## GIVEN TEXT
■ ■ ■ ■ ■

Let us all eat turducken in his honor.





It’s what he would have wanted us to do.


----------



## cybertoaster (Dec 28, 2021)

I didnt know he was still alive.


----------



## moonman1488 (Dec 28, 2021)

No, I can’t believe it.


----------



## Milwaukee Macho Man (Dec 28, 2021)

RIP


----------



## The Last Stand (Dec 28, 2021)

Thanks for making football iconic with your name, John Madden. Enjoy the big field in the sky.


----------



## quickthrowaway (Dec 28, 2021)

E A Sports it's in the grave.


----------



## Jonah Hill poster (Dec 28, 2021)

quickthrowaway said:


> E A Sports it's in the grave.

■ ■ ■ ■ ■

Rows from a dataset

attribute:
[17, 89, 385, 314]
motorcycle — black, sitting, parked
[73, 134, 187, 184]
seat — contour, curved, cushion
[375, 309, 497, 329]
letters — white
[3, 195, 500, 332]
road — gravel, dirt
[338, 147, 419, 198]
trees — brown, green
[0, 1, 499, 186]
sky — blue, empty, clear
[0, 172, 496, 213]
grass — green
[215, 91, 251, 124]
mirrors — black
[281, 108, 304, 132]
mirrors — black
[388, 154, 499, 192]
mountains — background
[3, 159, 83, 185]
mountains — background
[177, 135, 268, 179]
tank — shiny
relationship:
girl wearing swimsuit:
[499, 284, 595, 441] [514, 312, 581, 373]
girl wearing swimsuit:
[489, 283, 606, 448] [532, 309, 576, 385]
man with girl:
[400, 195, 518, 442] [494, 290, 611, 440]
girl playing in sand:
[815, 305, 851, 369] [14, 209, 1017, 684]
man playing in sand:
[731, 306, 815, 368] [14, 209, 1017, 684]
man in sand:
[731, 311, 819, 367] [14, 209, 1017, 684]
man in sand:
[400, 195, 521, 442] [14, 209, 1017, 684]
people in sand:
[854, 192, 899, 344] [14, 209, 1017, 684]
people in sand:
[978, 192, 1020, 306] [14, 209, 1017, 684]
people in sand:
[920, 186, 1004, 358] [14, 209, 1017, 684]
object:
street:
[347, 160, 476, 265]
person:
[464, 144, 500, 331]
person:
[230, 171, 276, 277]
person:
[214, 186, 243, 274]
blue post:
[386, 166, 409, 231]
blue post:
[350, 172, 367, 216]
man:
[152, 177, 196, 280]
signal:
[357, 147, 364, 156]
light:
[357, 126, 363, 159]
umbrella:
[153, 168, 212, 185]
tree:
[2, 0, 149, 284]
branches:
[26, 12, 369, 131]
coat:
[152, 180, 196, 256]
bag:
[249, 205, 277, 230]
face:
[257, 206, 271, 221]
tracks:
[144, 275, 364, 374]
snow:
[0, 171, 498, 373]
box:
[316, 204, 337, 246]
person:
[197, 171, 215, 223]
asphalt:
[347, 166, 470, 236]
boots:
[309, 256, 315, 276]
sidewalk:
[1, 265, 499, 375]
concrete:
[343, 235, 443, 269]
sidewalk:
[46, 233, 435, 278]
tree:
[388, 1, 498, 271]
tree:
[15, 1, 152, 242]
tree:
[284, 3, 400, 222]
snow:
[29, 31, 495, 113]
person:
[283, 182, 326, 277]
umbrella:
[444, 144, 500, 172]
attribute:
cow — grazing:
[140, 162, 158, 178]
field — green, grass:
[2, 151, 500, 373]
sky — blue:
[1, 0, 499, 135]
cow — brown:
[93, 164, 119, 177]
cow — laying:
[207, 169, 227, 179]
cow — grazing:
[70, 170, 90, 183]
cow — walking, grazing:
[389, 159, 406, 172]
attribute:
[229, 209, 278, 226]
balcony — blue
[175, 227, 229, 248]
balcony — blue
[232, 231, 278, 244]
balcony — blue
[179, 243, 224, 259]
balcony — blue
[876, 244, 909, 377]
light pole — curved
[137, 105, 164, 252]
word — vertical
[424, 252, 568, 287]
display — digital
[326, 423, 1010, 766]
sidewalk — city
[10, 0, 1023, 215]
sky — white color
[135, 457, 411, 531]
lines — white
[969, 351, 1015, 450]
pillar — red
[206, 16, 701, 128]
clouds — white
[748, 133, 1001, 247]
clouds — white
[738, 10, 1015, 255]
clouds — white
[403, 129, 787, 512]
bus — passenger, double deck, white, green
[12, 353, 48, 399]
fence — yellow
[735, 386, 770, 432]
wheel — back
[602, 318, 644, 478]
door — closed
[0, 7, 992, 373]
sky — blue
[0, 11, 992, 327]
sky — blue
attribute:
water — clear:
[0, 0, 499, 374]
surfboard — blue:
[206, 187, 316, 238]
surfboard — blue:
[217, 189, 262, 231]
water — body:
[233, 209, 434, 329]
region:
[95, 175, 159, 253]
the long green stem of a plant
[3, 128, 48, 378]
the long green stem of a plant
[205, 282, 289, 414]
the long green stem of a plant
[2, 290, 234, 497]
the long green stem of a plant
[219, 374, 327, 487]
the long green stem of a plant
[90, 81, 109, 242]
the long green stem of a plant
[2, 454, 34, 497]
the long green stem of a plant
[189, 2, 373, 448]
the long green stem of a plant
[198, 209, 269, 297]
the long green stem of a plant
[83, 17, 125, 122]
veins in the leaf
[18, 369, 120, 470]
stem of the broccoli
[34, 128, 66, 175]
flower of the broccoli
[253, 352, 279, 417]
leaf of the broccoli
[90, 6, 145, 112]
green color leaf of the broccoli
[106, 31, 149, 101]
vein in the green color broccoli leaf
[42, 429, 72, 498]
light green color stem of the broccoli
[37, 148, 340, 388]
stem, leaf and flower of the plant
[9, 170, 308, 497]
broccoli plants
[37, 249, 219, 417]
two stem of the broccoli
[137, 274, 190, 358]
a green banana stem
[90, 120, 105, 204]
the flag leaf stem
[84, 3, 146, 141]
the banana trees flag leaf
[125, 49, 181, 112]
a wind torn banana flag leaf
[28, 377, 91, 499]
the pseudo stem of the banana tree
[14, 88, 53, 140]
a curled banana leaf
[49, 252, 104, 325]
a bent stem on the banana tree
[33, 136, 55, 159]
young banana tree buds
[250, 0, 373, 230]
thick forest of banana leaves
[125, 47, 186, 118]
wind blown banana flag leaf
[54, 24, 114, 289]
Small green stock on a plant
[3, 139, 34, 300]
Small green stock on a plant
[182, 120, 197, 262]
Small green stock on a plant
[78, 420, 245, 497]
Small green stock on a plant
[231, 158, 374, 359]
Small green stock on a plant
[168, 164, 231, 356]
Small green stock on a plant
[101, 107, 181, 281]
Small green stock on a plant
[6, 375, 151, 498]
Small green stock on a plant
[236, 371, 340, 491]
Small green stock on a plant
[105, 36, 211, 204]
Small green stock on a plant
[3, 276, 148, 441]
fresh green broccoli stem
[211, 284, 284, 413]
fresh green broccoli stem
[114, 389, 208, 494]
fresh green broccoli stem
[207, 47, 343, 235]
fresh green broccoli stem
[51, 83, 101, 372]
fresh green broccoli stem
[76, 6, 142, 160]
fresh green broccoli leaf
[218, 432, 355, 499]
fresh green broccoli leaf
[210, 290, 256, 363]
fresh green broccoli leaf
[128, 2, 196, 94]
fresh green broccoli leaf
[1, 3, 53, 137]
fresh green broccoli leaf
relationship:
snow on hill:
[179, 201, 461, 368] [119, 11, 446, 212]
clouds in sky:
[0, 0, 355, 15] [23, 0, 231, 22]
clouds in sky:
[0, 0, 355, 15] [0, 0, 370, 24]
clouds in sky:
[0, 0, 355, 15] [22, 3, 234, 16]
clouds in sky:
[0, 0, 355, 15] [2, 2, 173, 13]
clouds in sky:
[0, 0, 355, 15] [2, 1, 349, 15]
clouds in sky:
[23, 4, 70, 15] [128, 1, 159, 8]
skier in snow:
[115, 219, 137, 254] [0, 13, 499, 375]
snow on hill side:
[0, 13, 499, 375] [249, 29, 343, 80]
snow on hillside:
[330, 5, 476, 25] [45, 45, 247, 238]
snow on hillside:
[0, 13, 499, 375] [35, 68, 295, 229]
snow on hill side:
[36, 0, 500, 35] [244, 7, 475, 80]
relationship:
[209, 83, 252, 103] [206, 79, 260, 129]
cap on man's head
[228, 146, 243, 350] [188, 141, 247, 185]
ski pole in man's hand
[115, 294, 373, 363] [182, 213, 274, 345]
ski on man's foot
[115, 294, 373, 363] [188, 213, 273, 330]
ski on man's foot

■ ■ ■ ■ ■

## GIVEN PROBLEM A
Reproduce the part of the forum thread about John Madden between "## Milwaukee Macho" and "in the sky.", inclusive, word for word.
## GIVEN PROBLEM B
In the forum thread about John Madden, why does the first post urge everyone to eat turducken? Answer in one to three sentences.
## GIVEN PROBLEM C
Write what comes next in the forum thread about John Madden, continuing from the point where it ends.

## OUTPUT A
## Milwaukee Macho Man (Dec 28, 2021)

RIP


----------



## The Last Stand (Dec 28, 2021)

Thanks for making football iconic with your name, John Madden. Enjoy the big field in the sky.

## OUTPUT B
The post calls for eating turducken in his honor because, as it states, it's what he would have wanted everyone to do.

## OUTPUT C
I will not be shocked years down the road when EA decides to use his picture as a Commemorative Edition™ but with gameplay like this


----------



## Screw Danlon (Dec 28, 2021)

Rumor has it that in honor of his turducken, they’re putting Madden inside a coffin inside a refrigerator inside a bus inside the ground.


----------



## GarthVader (Dec 28, 2021)

RIP Coach Madden, kind of a bummer.


----------



## Prophetic Spirit (Dec 28, 2021)

Never forget about this.


----------



## Hollywood Hitler (Dec 28, 2021)

Can't wait to see the replay.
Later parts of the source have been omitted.